Col passare del tempo, con ogni anno che passa, con ogni presa e rilascio, ognuno per favore e grazie, le forme del mio volere si evolvono, cadendo sempre più in linea con le traiettorie di attenzione che sto pagando agli spazi sensoriali del mio sé corporeo . I miei desideri si allineano più pienamente con la mia capacità di dare e i bisogni che percepisco intorno a me. La mia gratitudine si riversa più facilmente in atti di compassione ed empatia per me stesso e gli altri. Mi muovo, consapevole di ciò che stanno facendo i miei movimenti.

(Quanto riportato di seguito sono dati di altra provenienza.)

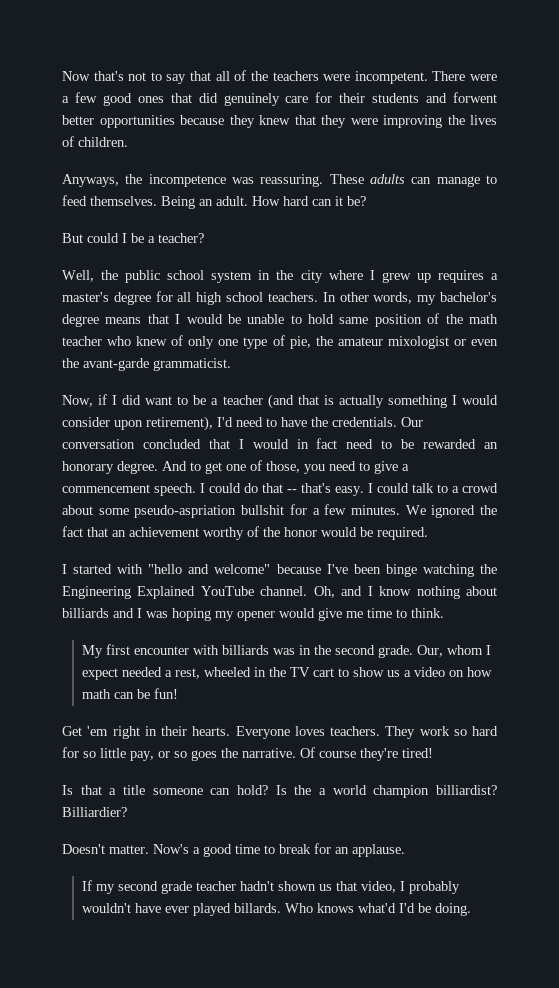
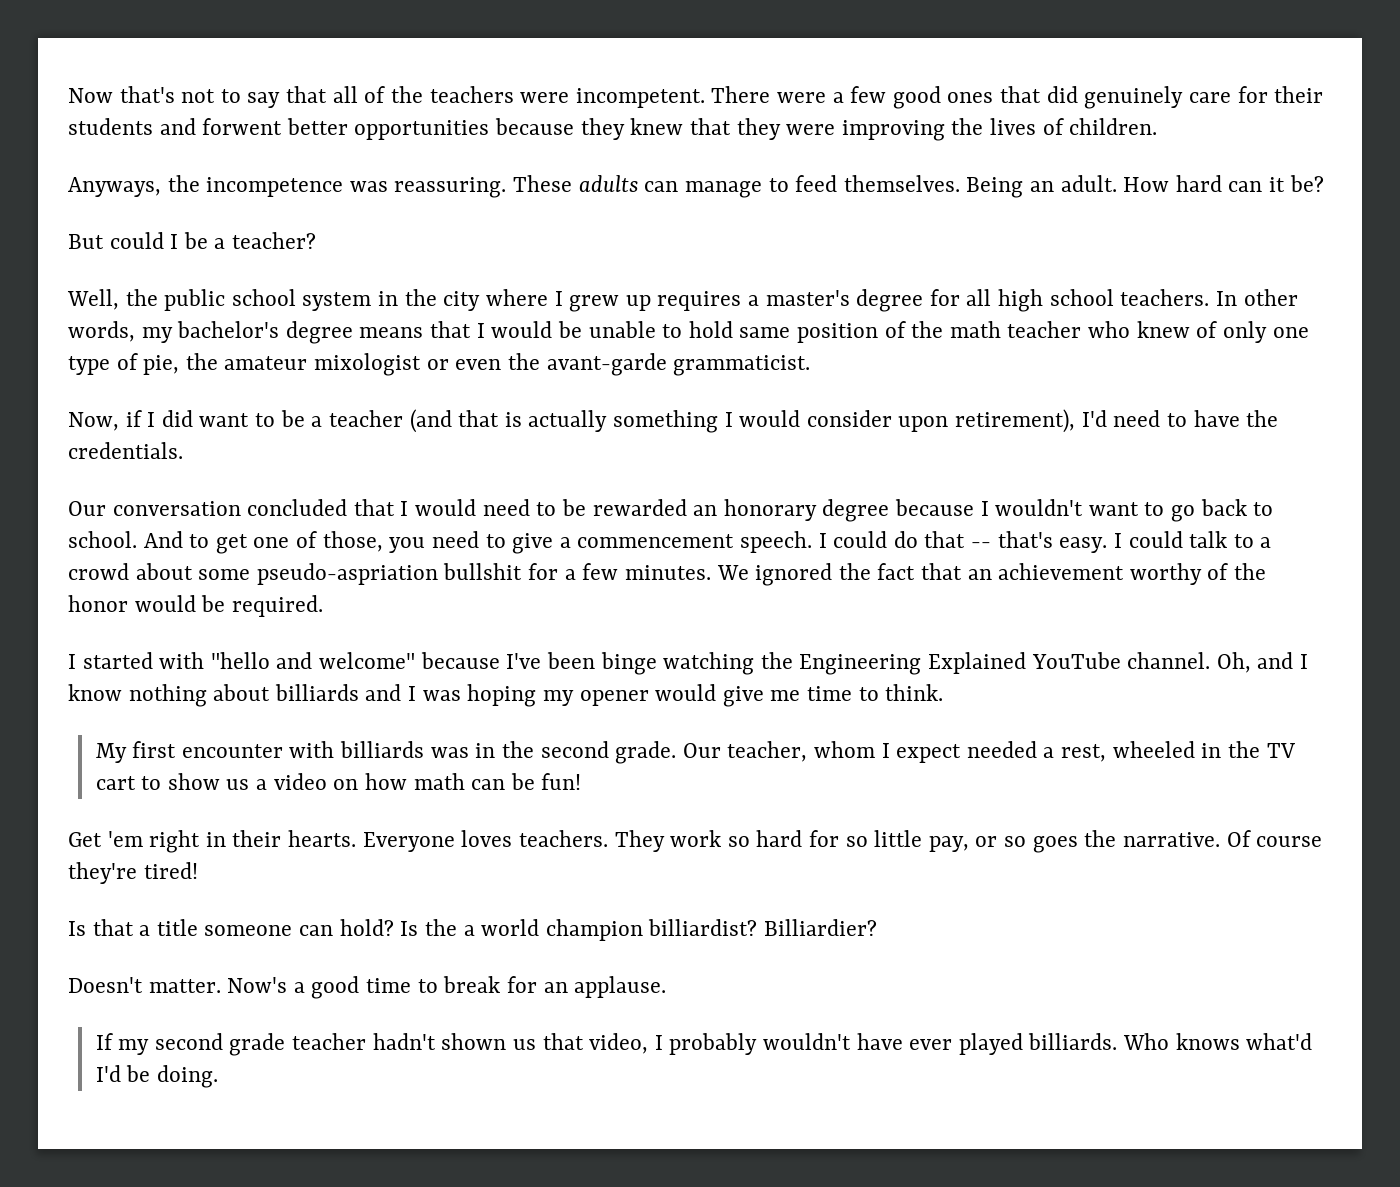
(397, 422) none -> (183, 450) //
[296,438,338,449] in fact -> (477, 507) none
[117,461,158,474] degree. -> [822,499,1274,522] [68,531,137,548] degree because I wouldn't want to go back to school.
[417,645,444,657] Our, -> [682,741,808,762] Our teacher,
[234,903,282,913] billards. -> [1028,1033,1118,1050] billiards.

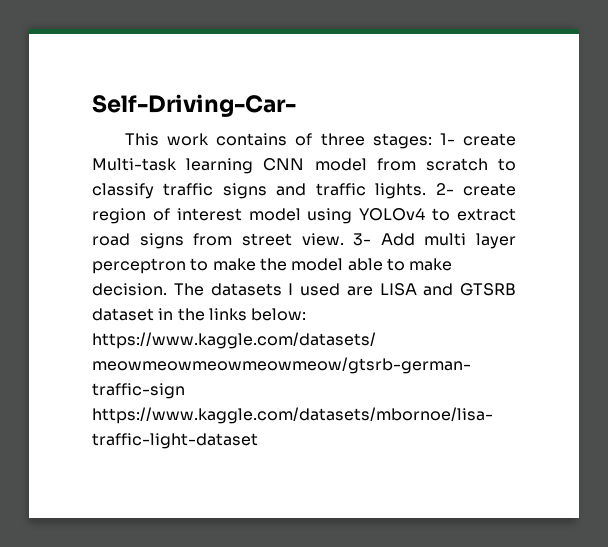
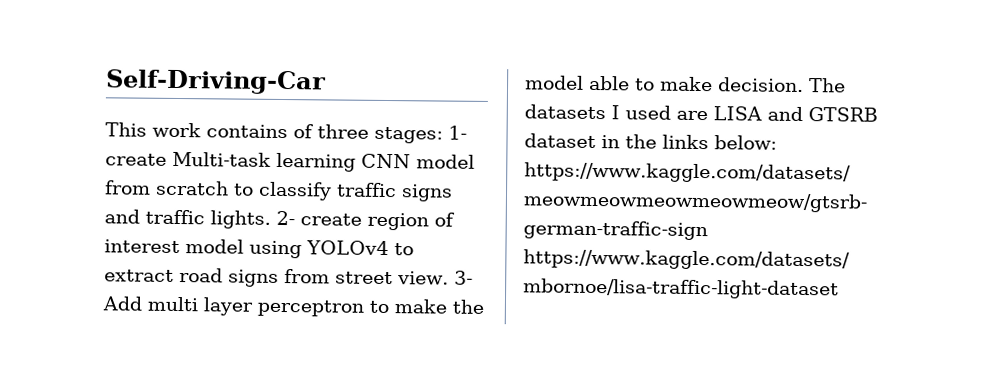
[92,94,296,117] Self-Driving-Car- -> [105,69,326,95] Self-Driving-Car

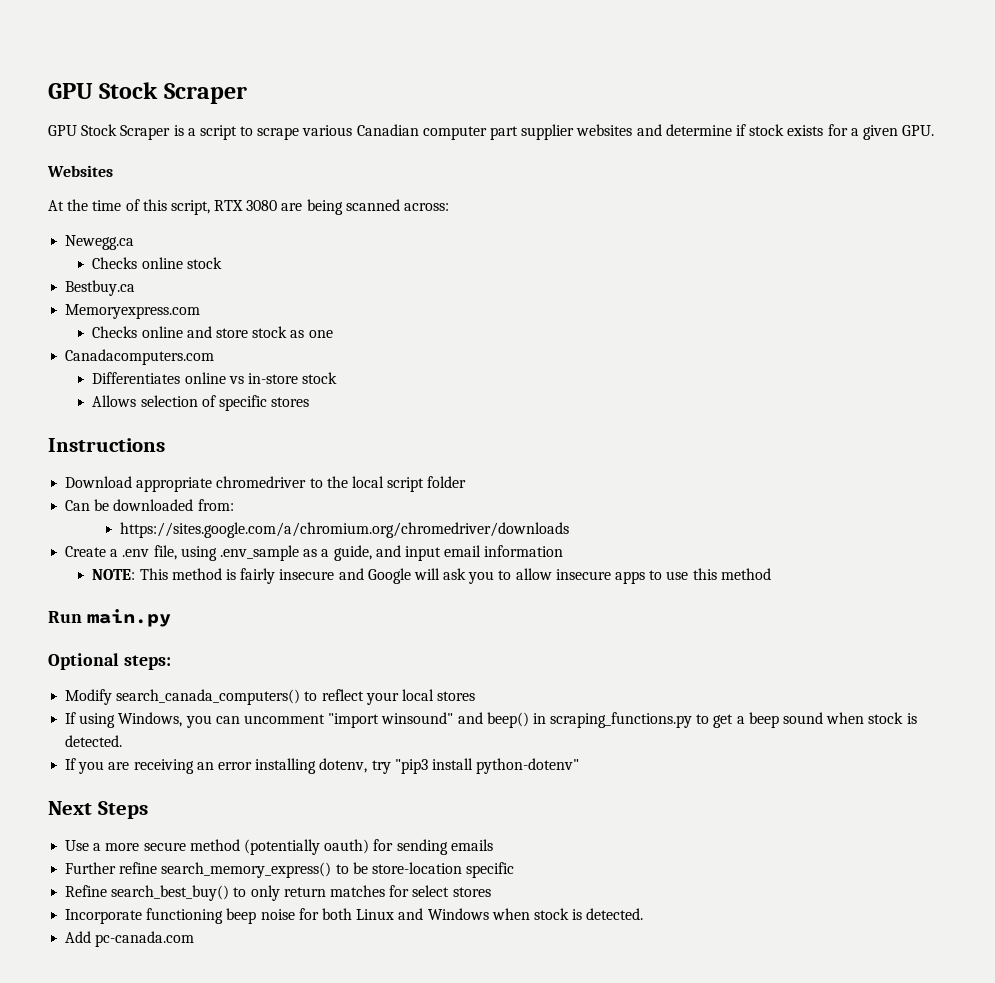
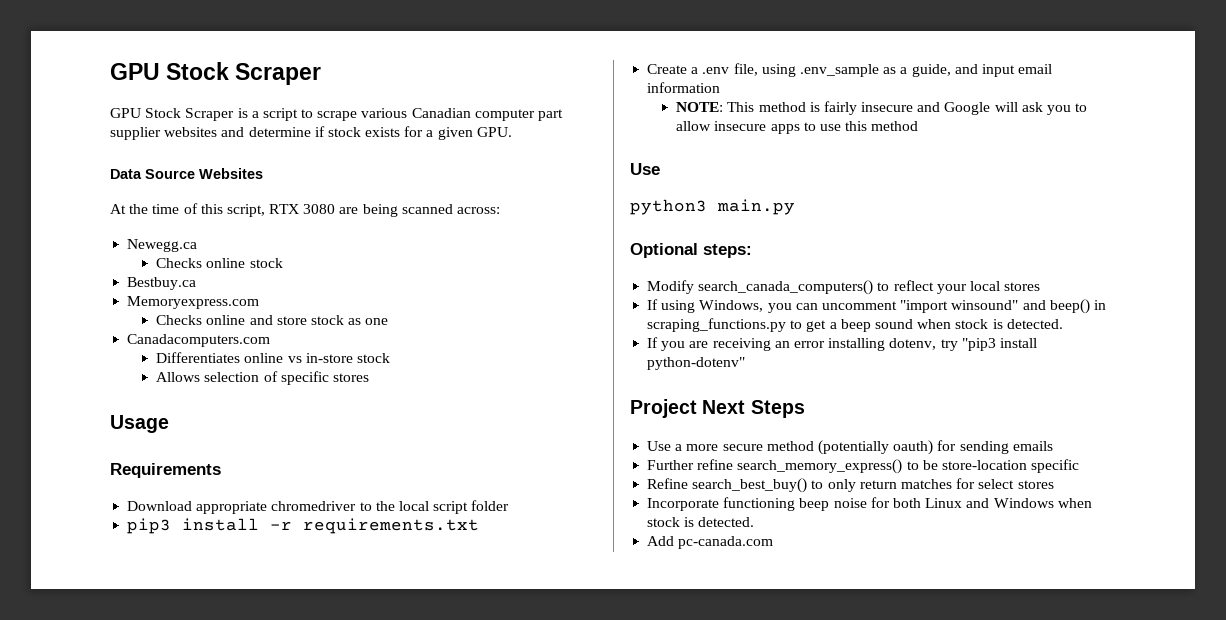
(935, 130) none -> [110,169,195,179] Data Source
[48,438,165,452] Instructions -> [110,415,169,433] [110,463,221,478] Usage // Requirements
[65,499,234,511] [119,522,569,538] Can be downloaded from: // https://sites.google.com/a/chromium.org/chromedriver/downloads -> [127,518,480,534] pip3 install -r requirements.txt
[48,611,82,623] Run -> [630,163,660,175] [630,199,707,215] Use // python3
(580, 766) none -> [630,399,697,418] Project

È il paradosso dell’artista della vita – colui che crea con la vita, per creare una vita, non come espressione di un sé singolare, ma come l’emergere di un mondo di relazioni reciprocamente capaci.

Quindi in questo momento, quando la primavera è alle porte, sento il ronzio che mi fa andare avanti tutto l’anno, sempre grato e sempre desideroso di più.

Con il cuore teso, gli occhi aperti, un flusso di ringraziamenti è sotto il mio respiro, sto volendo ma non bramo. Gioioso ma non contento. Felice ma non soddisfatto. Desideroso di dare di più e pronto a discernere i momenti in cui posso.

Tenendo il desiderio con leggerezza, un uccello fragile, nient’altro che vento e piume, pronto a volare.